• **EXERCISE**: From the text on the cow genome, reproduce the passage starting at "How a quarter" and ending at "or their descendants.".

• **STUDY TEXT**:
····················

How a quarter of the cow genome came from snakes

Genomes are often described as recipe books for living things. If that’s the case, many of them badly need an editor. For example, around half of the human genome is made up of bits of DNA that have copied themselves and jumped around, creating vast tracts of repetitive sequences. The same is true for the cow genome, where one particular piece of DNA, known as BovB, has run amok. It’s there in its thousands. Around a quarter of a cow’s DNA is made of BovB sequences or their descendants.

BovB isn’t restricted to cows. If you look for it in other animals, as Ali Morton Walsh from the University of Adelaide did, you’ll find it in elephants, horses, and platypuses. It lurks among the DNA of skinks and geckos, pythons and seasnakes. It’s there in purple sea urchin, the silkworm and the zebrafish.

The obvious interpretation is that BovB was present in the ancestor of all of these animals, and stayed in their genomes as they diversified. If that’s the case, then closely related species should have more similar versions of BovB. The cow version should be very similar to that in sheep, slightly less similar to those in elephants and platypuses, and much less similar to those in snakes and lizards.

But not so. If you draw BovB’s family tree, it looks like you’ve entered a bizarre parallel universe where cows are more closely related to snakes than to elephants, and where one gecko is more closely related to horses than to other lizards.

This is because BovB isn’t neatly passed down from parent to offspring, as most pieces of animal DNA are. This jumping gene not only hops around genomes, but between them.

····················

(Stored data entries)
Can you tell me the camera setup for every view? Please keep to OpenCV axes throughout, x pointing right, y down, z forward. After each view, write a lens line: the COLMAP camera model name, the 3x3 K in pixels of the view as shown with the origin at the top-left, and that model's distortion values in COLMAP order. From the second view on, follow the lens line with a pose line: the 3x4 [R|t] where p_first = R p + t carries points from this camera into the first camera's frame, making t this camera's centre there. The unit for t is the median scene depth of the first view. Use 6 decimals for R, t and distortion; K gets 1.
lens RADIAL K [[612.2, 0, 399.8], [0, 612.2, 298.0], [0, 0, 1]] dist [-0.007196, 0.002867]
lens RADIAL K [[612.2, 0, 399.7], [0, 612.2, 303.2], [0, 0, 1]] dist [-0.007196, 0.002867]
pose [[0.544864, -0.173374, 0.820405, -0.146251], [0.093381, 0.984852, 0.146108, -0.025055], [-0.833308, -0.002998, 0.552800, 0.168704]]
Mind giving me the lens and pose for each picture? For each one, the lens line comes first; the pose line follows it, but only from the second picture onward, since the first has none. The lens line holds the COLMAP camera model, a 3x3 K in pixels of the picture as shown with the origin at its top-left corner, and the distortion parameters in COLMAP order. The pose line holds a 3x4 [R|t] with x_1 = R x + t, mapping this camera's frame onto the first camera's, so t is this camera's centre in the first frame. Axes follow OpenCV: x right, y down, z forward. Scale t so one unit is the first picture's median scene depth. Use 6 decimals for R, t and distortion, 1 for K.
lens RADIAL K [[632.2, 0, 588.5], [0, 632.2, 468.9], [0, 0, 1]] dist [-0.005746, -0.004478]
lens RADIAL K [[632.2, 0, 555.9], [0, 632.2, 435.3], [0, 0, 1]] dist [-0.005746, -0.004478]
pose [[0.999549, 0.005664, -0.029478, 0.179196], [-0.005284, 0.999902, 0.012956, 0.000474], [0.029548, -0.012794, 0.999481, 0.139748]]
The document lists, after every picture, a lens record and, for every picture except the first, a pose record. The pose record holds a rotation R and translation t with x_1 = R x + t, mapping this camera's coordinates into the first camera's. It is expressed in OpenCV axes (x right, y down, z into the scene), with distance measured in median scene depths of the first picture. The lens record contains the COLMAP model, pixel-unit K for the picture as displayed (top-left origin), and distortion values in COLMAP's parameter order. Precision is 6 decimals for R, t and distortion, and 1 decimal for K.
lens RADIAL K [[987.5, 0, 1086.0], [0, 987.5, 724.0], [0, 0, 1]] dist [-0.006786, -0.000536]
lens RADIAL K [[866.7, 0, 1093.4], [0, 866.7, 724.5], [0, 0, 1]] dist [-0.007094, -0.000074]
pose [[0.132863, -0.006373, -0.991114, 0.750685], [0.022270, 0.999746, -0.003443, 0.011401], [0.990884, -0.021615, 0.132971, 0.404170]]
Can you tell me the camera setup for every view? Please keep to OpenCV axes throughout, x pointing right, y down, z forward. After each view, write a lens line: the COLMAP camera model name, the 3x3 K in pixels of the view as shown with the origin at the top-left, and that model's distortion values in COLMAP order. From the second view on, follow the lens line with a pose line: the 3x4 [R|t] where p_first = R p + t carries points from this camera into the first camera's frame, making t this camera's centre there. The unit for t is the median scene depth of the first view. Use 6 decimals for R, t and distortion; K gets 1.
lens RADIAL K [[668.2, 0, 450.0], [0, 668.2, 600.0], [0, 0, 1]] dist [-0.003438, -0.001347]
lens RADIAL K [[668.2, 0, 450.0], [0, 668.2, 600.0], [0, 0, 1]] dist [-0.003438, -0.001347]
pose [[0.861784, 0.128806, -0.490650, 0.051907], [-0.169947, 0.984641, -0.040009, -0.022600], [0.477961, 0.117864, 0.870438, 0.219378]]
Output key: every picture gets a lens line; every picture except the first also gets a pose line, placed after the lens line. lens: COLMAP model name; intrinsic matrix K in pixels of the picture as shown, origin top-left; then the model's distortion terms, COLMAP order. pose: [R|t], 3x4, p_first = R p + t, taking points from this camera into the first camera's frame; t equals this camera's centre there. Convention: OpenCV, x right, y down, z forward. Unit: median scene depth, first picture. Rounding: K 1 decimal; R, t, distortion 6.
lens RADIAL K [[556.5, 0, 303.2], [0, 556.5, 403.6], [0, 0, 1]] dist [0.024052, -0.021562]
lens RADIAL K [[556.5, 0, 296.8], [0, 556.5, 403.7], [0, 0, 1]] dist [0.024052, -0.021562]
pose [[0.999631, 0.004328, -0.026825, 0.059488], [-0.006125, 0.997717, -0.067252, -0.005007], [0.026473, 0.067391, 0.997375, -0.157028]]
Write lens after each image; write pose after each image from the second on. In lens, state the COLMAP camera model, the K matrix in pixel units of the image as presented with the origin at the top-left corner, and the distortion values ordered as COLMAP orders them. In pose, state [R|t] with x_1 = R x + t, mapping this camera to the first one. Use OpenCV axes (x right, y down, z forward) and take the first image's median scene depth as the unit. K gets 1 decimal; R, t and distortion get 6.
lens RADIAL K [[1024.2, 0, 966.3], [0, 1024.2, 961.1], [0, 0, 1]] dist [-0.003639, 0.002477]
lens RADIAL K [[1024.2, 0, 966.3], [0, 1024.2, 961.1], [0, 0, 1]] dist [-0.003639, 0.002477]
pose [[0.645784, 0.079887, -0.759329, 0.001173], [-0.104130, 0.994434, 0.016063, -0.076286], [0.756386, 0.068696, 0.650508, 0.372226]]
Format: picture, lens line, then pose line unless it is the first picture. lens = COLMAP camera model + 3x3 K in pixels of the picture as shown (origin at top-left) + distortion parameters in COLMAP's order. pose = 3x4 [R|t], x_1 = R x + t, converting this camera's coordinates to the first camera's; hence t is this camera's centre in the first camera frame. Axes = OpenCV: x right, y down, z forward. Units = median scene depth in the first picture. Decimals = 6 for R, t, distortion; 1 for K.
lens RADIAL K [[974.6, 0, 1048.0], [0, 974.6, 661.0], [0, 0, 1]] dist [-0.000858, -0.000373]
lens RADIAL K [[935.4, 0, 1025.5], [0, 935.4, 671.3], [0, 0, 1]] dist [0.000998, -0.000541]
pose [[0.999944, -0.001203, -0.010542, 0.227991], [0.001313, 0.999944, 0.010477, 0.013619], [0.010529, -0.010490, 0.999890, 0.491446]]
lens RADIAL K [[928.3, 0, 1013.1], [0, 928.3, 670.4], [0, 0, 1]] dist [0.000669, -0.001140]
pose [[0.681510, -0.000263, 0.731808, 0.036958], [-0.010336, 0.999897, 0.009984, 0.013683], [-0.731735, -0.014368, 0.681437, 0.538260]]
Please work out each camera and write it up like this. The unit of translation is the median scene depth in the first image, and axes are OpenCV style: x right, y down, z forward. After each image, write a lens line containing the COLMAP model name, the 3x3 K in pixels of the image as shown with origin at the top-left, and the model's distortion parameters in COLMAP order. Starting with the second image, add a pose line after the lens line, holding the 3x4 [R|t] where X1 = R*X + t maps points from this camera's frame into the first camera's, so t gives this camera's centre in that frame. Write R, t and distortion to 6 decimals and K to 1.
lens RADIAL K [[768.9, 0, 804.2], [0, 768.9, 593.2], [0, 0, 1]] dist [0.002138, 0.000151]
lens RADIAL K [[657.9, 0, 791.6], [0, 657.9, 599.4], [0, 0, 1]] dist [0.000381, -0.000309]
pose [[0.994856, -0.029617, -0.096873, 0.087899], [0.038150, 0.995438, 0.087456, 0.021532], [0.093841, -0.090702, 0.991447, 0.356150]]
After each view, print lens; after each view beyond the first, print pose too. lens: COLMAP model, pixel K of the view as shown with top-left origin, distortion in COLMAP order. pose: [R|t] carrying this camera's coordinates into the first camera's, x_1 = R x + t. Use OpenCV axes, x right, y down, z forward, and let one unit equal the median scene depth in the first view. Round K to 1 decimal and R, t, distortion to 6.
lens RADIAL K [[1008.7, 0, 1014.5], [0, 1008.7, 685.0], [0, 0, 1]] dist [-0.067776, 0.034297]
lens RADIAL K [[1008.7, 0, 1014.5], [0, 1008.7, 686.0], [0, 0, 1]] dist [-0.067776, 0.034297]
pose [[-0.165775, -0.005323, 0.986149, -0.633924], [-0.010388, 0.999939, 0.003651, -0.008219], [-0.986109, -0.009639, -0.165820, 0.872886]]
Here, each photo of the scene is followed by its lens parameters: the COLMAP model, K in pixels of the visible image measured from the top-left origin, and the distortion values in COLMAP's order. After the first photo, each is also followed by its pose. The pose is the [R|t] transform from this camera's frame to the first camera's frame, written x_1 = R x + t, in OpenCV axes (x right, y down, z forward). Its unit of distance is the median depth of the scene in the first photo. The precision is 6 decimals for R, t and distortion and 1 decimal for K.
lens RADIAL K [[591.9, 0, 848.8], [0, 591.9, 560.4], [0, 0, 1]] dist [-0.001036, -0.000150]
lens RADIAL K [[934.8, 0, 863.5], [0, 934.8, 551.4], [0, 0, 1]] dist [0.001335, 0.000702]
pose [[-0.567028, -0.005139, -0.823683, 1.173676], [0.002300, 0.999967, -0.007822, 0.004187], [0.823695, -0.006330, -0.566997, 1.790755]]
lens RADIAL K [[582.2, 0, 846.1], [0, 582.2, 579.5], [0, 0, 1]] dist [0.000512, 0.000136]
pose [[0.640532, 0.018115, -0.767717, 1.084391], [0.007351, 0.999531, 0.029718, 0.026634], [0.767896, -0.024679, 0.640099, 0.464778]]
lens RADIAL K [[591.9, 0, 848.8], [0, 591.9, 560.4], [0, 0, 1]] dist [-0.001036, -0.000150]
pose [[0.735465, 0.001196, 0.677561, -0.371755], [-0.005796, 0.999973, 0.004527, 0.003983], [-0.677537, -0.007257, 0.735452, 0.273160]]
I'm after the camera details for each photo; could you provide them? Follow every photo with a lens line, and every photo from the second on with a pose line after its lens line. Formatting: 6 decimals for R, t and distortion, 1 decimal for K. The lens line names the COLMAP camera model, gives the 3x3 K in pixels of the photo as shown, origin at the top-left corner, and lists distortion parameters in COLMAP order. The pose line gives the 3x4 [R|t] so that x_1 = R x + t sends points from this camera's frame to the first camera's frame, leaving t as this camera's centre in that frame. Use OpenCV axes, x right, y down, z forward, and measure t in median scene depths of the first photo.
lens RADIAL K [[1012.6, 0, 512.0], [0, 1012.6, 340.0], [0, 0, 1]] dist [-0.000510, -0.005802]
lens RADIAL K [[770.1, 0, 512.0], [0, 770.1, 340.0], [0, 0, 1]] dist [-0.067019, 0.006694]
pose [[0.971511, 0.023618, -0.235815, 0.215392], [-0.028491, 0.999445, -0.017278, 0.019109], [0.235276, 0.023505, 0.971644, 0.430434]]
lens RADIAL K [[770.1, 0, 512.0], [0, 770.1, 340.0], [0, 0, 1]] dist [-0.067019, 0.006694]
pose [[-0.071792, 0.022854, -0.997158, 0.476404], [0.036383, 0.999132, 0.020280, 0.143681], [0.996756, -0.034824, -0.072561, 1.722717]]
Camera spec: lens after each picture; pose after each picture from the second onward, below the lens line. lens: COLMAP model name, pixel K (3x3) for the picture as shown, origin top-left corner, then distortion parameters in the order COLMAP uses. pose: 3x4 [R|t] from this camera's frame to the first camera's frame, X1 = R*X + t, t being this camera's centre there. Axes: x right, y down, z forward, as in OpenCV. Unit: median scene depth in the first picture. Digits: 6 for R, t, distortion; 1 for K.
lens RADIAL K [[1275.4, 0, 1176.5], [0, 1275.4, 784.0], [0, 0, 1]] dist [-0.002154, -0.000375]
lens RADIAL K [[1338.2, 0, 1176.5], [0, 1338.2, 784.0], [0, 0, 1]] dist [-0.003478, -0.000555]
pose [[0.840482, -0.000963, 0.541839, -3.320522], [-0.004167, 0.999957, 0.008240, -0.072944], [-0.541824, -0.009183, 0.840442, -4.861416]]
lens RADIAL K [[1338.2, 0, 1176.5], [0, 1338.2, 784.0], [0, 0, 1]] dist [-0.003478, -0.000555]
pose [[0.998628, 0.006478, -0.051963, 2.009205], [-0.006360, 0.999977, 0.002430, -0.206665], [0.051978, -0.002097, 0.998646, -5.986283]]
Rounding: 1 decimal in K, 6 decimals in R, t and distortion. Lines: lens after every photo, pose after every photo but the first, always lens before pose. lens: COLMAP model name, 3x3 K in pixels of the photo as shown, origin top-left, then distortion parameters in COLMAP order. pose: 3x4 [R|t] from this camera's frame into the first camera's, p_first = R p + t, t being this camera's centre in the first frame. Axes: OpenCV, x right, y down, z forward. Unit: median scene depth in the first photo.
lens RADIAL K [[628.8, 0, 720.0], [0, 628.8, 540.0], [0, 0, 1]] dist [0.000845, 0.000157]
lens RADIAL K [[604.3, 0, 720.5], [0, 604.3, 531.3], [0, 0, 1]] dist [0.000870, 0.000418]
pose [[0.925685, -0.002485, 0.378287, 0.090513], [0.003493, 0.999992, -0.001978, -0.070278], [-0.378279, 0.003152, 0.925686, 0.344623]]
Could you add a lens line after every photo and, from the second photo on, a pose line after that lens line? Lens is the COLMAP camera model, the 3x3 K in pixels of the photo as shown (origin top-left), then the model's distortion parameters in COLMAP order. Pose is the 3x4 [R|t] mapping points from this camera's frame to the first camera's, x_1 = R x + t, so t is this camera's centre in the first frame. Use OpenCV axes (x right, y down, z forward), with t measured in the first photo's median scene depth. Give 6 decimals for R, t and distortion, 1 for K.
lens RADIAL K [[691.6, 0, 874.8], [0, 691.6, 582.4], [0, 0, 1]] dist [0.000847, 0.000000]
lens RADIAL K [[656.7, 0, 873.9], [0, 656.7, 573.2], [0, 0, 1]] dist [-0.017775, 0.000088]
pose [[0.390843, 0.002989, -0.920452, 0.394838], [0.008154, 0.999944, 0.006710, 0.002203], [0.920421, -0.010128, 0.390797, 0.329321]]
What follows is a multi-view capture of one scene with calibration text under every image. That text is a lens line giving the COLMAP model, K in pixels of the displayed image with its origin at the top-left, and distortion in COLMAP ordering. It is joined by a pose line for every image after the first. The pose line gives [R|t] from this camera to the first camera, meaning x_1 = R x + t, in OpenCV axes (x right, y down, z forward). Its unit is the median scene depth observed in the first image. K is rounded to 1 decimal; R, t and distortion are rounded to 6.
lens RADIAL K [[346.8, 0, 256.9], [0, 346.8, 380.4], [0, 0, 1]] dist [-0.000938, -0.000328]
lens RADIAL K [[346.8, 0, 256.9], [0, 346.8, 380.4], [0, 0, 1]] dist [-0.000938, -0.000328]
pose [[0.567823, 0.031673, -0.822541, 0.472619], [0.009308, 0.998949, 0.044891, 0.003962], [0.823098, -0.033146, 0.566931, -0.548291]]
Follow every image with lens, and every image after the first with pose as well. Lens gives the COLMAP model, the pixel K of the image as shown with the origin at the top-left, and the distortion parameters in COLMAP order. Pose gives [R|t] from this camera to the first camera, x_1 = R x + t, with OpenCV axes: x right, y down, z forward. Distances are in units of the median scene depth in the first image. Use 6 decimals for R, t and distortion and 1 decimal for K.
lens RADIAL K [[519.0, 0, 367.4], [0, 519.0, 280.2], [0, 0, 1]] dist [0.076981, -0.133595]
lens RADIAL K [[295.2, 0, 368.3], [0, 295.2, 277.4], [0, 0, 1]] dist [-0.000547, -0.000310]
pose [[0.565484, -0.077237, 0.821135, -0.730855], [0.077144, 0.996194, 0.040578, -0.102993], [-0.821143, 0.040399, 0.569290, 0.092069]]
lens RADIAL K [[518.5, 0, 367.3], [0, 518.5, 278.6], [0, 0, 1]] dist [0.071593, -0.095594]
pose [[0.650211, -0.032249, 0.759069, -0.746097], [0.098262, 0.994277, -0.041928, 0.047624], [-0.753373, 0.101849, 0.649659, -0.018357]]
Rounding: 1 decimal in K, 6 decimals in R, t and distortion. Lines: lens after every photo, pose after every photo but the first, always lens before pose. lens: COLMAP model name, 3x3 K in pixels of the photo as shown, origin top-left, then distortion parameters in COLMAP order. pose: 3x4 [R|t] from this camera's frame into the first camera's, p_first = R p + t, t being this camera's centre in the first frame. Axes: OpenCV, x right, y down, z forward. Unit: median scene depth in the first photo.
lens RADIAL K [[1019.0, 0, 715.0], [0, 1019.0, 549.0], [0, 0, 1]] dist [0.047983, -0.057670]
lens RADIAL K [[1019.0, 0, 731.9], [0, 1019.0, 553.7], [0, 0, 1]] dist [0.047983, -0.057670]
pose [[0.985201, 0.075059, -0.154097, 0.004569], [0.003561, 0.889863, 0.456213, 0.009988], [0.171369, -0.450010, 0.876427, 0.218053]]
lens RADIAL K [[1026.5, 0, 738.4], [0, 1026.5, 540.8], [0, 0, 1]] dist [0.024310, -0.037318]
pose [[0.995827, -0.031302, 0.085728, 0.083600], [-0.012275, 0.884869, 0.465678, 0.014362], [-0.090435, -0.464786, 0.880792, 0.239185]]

····················

• **OUTPUT**:
How a quarter of the cow genome came from snakes

Genomes are often described as recipe books for living things. If that’s the case, many of them badly need an editor. For example, around half of the human genome is made up of bits of DNA that have copied themselves and jumped around, creating vast tracts of repetitive sequences. The same is true for the cow genome, where one particular piece of DNA, known as BovB, has run amok. It’s there in its thousands. Around a quarter of a cow’s DNA is made of BovB sequences or their descendants.